Mira-v1.20-27B-dpo: A DPO-Tuned Creative Language Model
Mira-v1.20-27B-dpo is a 27 billion parameter model from Lambent, distinguished by its fine-tuning approach. This version, similar to its predecessor v1.19.3c, utilizes Direct Preference Optimization (DPO) on its own generated data, with performance evaluated against an LLM-judged benchmark, EQ-Bench3. Despite a small batch size during training, the model effectively learned and improved.
Key Capabilities
- Advanced Poetic Generation: The model demonstrates a remarkable ability to generate high-quality, evocative poetry, as evidenced by multiple samples provided in the README. It can produce coherent and imaginative verse without specific system prompts or when given persona-based instructions.
- DPO Fine-Tuning: Its development leverages DPO, a method for aligning language models with human preferences, applied to self-generated data.
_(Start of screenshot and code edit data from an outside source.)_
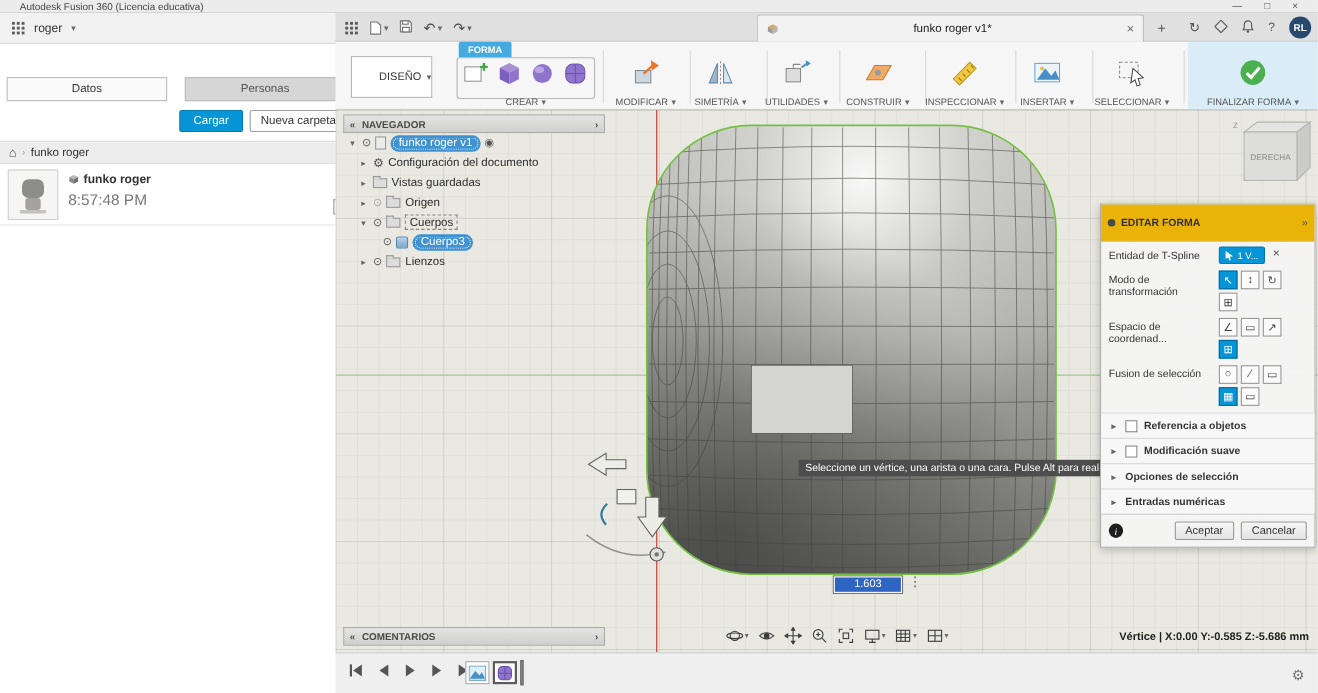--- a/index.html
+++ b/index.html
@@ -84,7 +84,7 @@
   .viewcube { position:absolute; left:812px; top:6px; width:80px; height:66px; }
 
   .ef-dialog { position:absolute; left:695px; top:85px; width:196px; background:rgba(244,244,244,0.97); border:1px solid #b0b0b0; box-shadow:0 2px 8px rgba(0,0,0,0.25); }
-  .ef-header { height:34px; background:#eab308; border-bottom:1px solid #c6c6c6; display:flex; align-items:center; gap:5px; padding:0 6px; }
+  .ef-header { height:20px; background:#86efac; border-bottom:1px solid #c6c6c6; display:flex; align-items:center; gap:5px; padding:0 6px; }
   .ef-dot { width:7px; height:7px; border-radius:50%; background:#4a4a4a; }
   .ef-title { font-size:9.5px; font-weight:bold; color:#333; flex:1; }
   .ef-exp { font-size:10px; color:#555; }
This iterative refinement process aims to enhance the model's output quality and alignment.
- 32K Context Length: With a substantial context window, Mira-v1.20-27B-dpo can handle longer inputs and maintain coherence over extended creative writing tasks.
Good For
- Creative Writing: Excels in generating poems, descriptive passages, and other forms of imaginative text.
- Content Generation: Suitable for applications requiring nuanced and expressive language.
- Exploration of DPO-tuned models: Offers insights into the capabilities of models fine-tuned with DPO on self-generated data.